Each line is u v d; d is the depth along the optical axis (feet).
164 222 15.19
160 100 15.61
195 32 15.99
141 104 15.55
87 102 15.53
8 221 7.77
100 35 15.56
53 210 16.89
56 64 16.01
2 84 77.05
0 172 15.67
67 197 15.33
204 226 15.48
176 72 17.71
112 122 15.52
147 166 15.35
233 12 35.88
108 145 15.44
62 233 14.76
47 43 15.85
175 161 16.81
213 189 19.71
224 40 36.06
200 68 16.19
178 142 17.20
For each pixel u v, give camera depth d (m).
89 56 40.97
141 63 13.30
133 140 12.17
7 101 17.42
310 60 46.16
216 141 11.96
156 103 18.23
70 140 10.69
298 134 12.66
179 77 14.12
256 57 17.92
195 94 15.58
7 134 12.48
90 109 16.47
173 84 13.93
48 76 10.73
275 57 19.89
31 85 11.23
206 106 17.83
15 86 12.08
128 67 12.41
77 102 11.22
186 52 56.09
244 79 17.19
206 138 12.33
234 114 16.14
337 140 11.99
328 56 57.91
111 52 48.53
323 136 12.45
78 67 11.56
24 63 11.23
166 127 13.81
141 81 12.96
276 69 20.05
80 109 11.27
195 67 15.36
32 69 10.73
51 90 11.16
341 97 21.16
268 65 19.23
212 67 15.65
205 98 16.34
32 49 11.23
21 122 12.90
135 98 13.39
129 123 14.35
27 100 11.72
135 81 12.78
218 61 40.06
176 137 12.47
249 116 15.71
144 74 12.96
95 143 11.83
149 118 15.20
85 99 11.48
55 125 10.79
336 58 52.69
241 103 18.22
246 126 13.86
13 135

== == ==

◆ Your assignment
Everything in the material above from the line that has "7 134 12.48" through the line that has "246 126 13.86" must be duplicated exactly, with no other lines given.

◆ Answer below
7 134 12.48
90 109 16.47
173 84 13.93
48 76 10.73
275 57 19.89
31 85 11.23
206 106 17.83
15 86 12.08
128 67 12.41
77 102 11.22
186 52 56.09
244 79 17.19
206 138 12.33
234 114 16.14
337 140 11.99
328 56 57.91
111 52 48.53
323 136 12.45
78 67 11.56
24 63 11.23
166 127 13.81
141 81 12.96
276 69 20.05
80 109 11.27
195 67 15.36
32 69 10.73
51 90 11.16
341 97 21.16
268 65 19.23
212 67 15.65
205 98 16.34
32 49 11.23
21 122 12.90
135 98 13.39
129 123 14.35
27 100 11.72
135 81 12.78
218 61 40.06
176 137 12.47
249 116 15.71
144 74 12.96
95 143 11.83
149 118 15.20
85 99 11.48
55 125 10.79
336 58 52.69
241 103 18.22
246 126 13.86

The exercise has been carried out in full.